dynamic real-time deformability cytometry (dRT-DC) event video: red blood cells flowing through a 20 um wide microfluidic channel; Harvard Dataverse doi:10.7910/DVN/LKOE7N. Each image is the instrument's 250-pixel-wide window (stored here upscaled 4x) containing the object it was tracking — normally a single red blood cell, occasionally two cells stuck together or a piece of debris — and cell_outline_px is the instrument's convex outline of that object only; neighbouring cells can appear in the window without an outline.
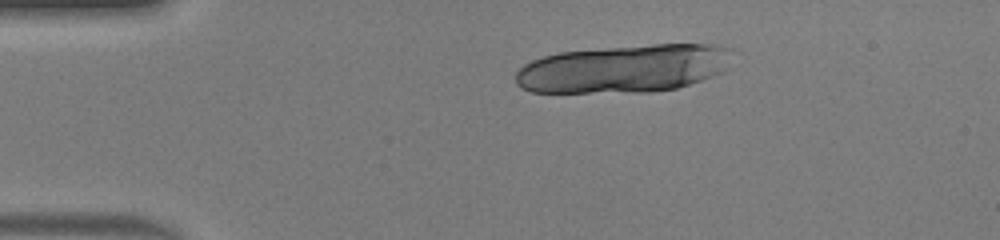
{"species": "human", "species_latin": "Homo sapiens", "temperature_condition": "warm", "stored_images_in_passage": 9, "camera_frame_rate_fps": 3000, "um_per_image_px": 0.085, "donor": {"sex": "male"}, "frame": {"image": 1, "passage_image": 1, "time_ms": 0.0, "image_size_px": [1000, 240], "cell_outline_px": [[732, 48], [724, 68], [720, 72], [712, 76], [676, 88], [652, 92], [532, 92], [520, 88], [516, 84], [516, 72], [524, 64], [532, 60], [544, 56], [560, 52], [652, 44], [712, 44]], "centroid_in_image_um": [52.98, 5.83], "position_along_channel_um": 32.0, "area_um2": 60.23}}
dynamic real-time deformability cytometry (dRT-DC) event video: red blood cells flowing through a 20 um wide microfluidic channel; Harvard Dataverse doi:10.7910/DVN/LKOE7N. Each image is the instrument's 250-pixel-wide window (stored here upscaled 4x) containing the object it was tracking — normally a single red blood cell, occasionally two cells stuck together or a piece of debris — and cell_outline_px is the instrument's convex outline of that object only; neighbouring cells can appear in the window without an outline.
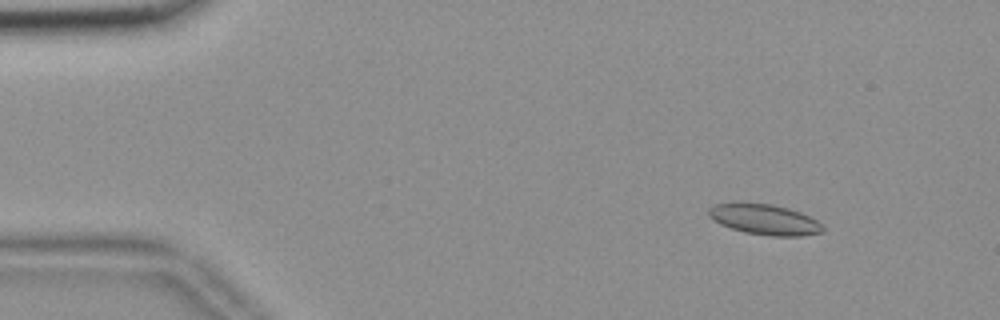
{"species": "common noctule bat (a hibernating species)", "species_latin": "Nyctalus noctula", "temperature_condition": "room temperature", "stored_images_in_passage": 56, "camera_frame_rate_fps": 3000, "um_per_image_px": 0.085, "animal": {"sex": "female", "body_mass_g": 18.4}, "frame": {"image": 1, "passage_image": 7, "time_ms": 2.0, "image_size_px": [1000, 320], "cell_outline_px": [[824, 232], [800, 236], [772, 236], [744, 232], [720, 224], [712, 220], [708, 216], [708, 208], [716, 204], [740, 200], [772, 204], [788, 208], [800, 212], [824, 224]], "centroid_in_image_um": [64.95, 18.62], "position_along_channel_um": 20.1, "area_um2": 20.87}}
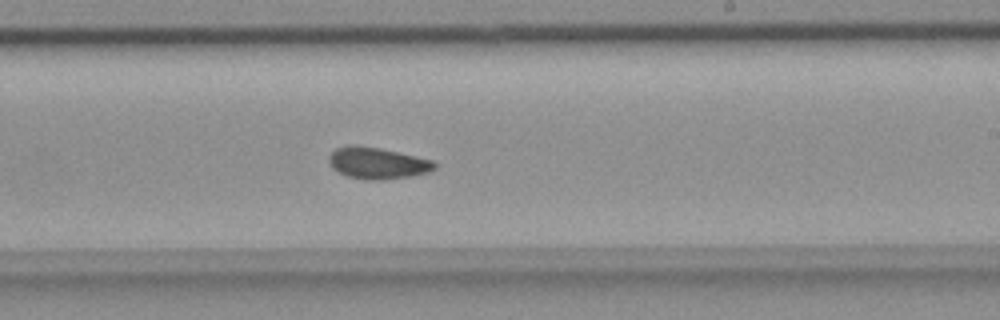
{"frame": {"image": 2, "passage_image": 34, "time_ms": 11.0, "image_size_px": [1000, 320], "cell_outline_px": [[436, 168], [428, 172], [412, 176], [384, 180], [368, 180], [348, 176], [332, 168], [328, 160], [328, 156], [336, 148], [348, 144], [356, 144], [380, 148], [416, 156], [432, 160], [436, 164]], "centroid_in_image_um": [32.06, 13.85], "position_along_channel_um": 256.9, "area_um2": 19.54}}
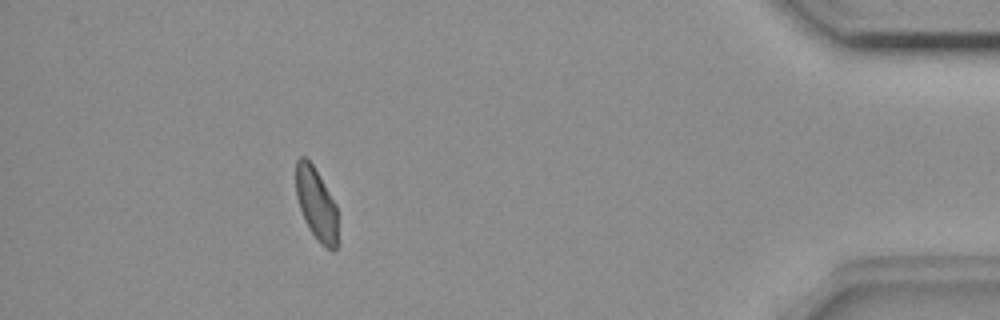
{"frame": {"image": 3, "passage_image": 51, "time_ms": 16.667, "image_size_px": [1000, 320], "cell_outline_px": [[336, 248], [332, 252], [324, 248], [320, 244], [308, 228], [304, 220], [296, 196], [296, 160], [300, 156], [304, 156], [312, 164], [336, 204]], "centroid_in_image_um": [26.86, 17.36], "position_along_channel_um": 408.3, "area_um2": 17.51}, "authors_computed_cell_mechanics": {"area_um2": 19.2763, "velocity_mm_per_s": 3.621, "shape_relaxation_time_tau1_ms": null, "shape_relaxation_time_tau2_ms": 4.4606, "deformation_change_tau1": null, "deformation_change_tau2": 0.0814}}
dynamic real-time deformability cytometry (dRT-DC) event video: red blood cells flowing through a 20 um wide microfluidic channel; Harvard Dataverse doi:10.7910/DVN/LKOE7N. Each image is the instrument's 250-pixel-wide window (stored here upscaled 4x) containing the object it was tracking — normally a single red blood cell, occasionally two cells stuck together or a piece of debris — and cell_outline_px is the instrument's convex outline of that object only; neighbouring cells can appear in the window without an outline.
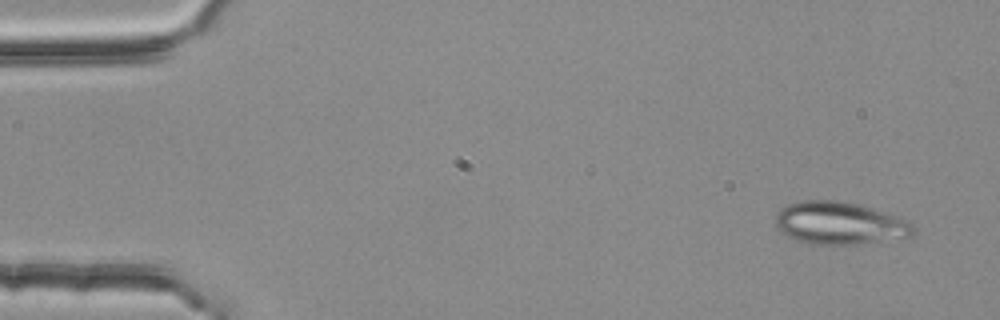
{"species": "common noctule bat (a hibernating species)", "species_latin": "Nyctalus noctula", "temperature_condition": "room temperature", "stored_images_in_passage": 13, "camera_frame_rate_fps": 3000, "um_per_image_px": 0.085, "animal": {"sex": "female", "body_mass_g": 25.1}, "frame": {"image": 1, "passage_image": 1, "time_ms": 0.0, "image_size_px": [1000, 320], "cell_outline_px": [[916, 232], [908, 236], [856, 244], [816, 244], [796, 240], [780, 232], [776, 224], [776, 216], [780, 208], [788, 204], [804, 200], [840, 200], [856, 204], [896, 216], [912, 224], [916, 228]], "centroid_in_image_um": [71.32, 18.96], "position_along_channel_um": 13.7, "area_um2": 33.64}}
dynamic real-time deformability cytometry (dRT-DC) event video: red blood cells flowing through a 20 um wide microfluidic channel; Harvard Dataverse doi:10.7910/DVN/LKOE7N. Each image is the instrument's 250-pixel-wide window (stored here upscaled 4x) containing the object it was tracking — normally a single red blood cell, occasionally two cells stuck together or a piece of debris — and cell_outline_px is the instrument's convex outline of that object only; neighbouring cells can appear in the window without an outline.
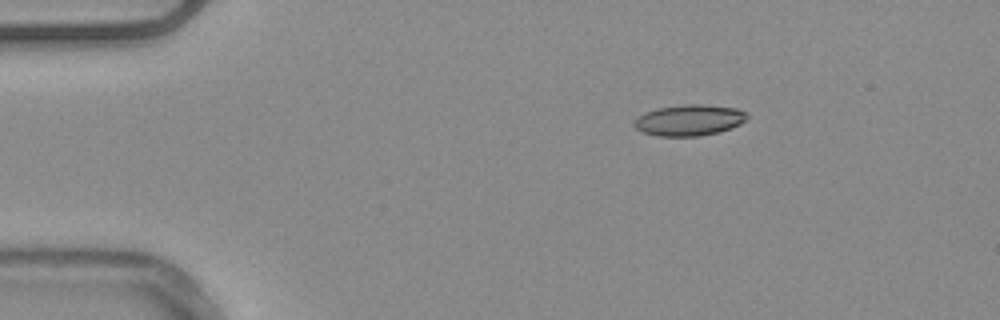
::::
* [Written task] Copy the whole listing above word for word but do not carry over the pictures.

* [Result of this task]
dynamic real-time deformability cytometry (dRT-DC) event video: red blood cells flowing through a 20 um wide microfluidic channel; Harvard Dataverse doi:10.7910/DVN/LKOE7N. Each image is the instrument's 250-pixel-wide window (stored here upscaled 4x) containing the object it was tracking — normally a single red blood cell, occasionally two cells stuck together or a piece of debris — and cell_outline_px is the instrument's convex outline of that object only; neighbouring cells can appear in the window without an outline.
{"species": "human", "species_latin": "Homo sapiens", "temperature_condition": "warm", "stored_images_in_passage": 9, "camera_frame_rate_fps": 3000, "um_per_image_px": 0.085, "donor": {"sex": "male"}, "frame": {"image": 1, "passage_image": 1, "time_ms": 0.0, "image_size_px": [1000, 240], "cell_outline_px": [[732, 48], [724, 68], [720, 72], [712, 76], [676, 88], [652, 92], [532, 92], [520, 88], [516, 84], [516, 72], [524, 64], [532, 60], [544, 56], [560, 52], [652, 44], [712, 44]], "centroid_in_image_um": [52.98, 5.83], "position_along_channel_um": 32.0, "area_um2": 60.23}}
dynamic real-time deformability cytometry (dRT-DC) event video: red blood cells flowing through a 20 um wide microfluidic channel; Harvard Dataverse doi:10.7910/DVN/LKOE7N. Each image is the instrument's 250-pixel-wide window (stored here upscaled 4x) containing the object it was tracking — normally a single red blood cell, occasionally two cells stuck together or a piece of debris — and cell_outline_px is the instrument's convex outline of that object only; neighbouring cells can appear in the window without an outline.
{"species": "common noctule bat (a hibernating species)", "species_latin": "Nyctalus noctula", "temperature_condition": "room temperature", "stored_images_in_passage": 56, "camera_frame_rate_fps": 3000, "um_per_image_px": 0.085, "animal": {"sex": "female", "body_mass_g": 18.4}, "frame": {"image": 1, "passage_image": 7, "time_ms": 2.0, "image_size_px": [1000, 320], "cell_outline_px": [[824, 232], [800, 236], [772, 236], [744, 232], [720, 224], [712, 220], [708, 216], [708, 208], [716, 204], [740, 200], [772, 204], [788, 208], [800, 212], [824, 224]], "centroid_in_image_um": [64.95, 18.62], "position_along_channel_um": 20.1, "area_um2": 20.87}}
{"frame": {"image": 2, "passage_image": 34, "time_ms": 11.0, "image_size_px": [1000, 320], "cell_outline_px": [[436, 168], [428, 172], [412, 176], [384, 180], [368, 180], [348, 176], [332, 168], [328, 160], [328, 156], [336, 148], [348, 144], [356, 144], [380, 148], [416, 156], [432, 160], [436, 164]], "centroid_in_image_um": [32.06, 13.85], "position_along_channel_um": 256.9, "area_um2": 19.54}}
{"frame": {"image": 3, "passage_image": 51, "time_ms": 16.667, "image_size_px": [1000, 320], "cell_outline_px": [[336, 248], [332, 252], [324, 248], [320, 244], [308, 228], [304, 220], [296, 196], [296, 160], [300, 156], [304, 156], [312, 164], [336, 204]], "centroid_in_image_um": [26.86, 17.36], "position_along_channel_um": 408.3, "area_um2": 17.51}, "authors_computed_cell_mechanics": {"area_um2": 19.2763, "velocity_mm_per_s": 3.621, "shape_relaxation_time_tau1_ms": null, "shape_relaxation_time_tau2_ms": 4.4606, "deformation_change_tau1": null, "deformation_change_tau2": 0.0814}}
dynamic real-time deformability cytometry (dRT-DC) event video: red blood cells flowing through a 20 um wide microfluidic channel; Harvard Dataverse doi:10.7910/DVN/LKOE7N. Each image is the instrument's 250-pixel-wide window (stored here upscaled 4x) containing the object it was tracking — normally a single red blood cell, occasionally two cells stuck together or a piece of debris — and cell_outline_px is the instrument's convex outline of that object only; neighbouring cells can appear in the window without an outline.
{"species": "common noctule bat (a hibernating species)", "species_latin": "Nyctalus noctula", "temperature_condition": "room temperature", "stored_images_in_passage": 13, "camera_frame_rate_fps": 3000, "um_per_image_px": 0.085, "animal": {"sex": "female", "body_mass_g": 25.1}, "frame": {"image": 1, "passage_image": 1, "time_ms": 0.0, "image_size_px": [1000, 320], "cell_outline_px": [[916, 232], [908, 236], [856, 244], [816, 244], [796, 240], [780, 232], [776, 224], [776, 216], [780, 208], [788, 204], [804, 200], [840, 200], [856, 204], [896, 216], [912, 224], [916, 228]], "centroid_in_image_um": [71.32, 18.96], "position_along_channel_um": 13.7, "area_um2": 33.64}}
dynamic real-time deformability cytometry (dRT-DC) event video: red blood cells flowing through a 20 um wide microfluidic channel; Harvard Dataverse doi:10.7910/DVN/LKOE7N. Each image is the instrument's 250-pixel-wide window (stored here upscaled 4x) containing the object it was tracking — normally a single red blood cell, occasionally two cells stuck together or a piece of debris — and cell_outline_px is the instrument's convex outline of that object only; neighbouring cells can appear in the window without an outline.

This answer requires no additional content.